§ Required action: For the entries below, the result should be an exact transcription of the lines from the one with "vfov_deg: 15.6" up to and including the one with "exposure_s: 1/60", and only those.

§ Material for this task:
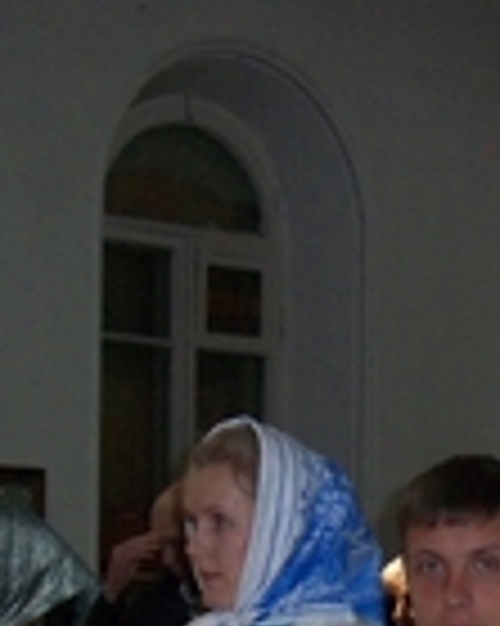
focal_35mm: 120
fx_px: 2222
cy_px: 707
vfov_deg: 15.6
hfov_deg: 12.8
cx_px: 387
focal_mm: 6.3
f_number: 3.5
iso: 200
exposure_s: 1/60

--

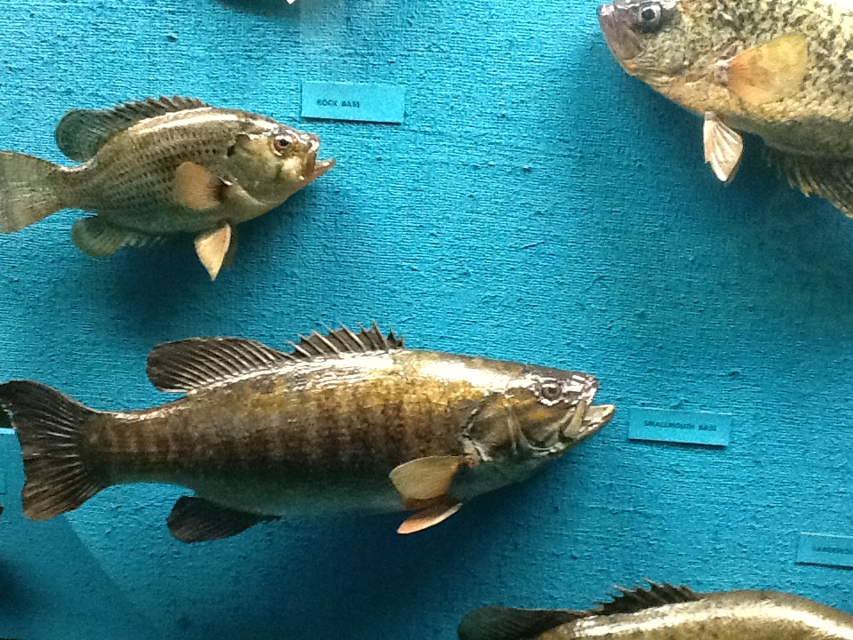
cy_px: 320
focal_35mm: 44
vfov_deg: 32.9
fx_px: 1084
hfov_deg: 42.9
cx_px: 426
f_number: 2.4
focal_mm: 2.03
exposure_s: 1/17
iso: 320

§ Result of this exercise:
vfov_deg: 15.6
hfov_deg: 12.8
cx_px: 387
focal_mm: 6.3
f_number: 3.5
iso: 200
exposure_s: 1/60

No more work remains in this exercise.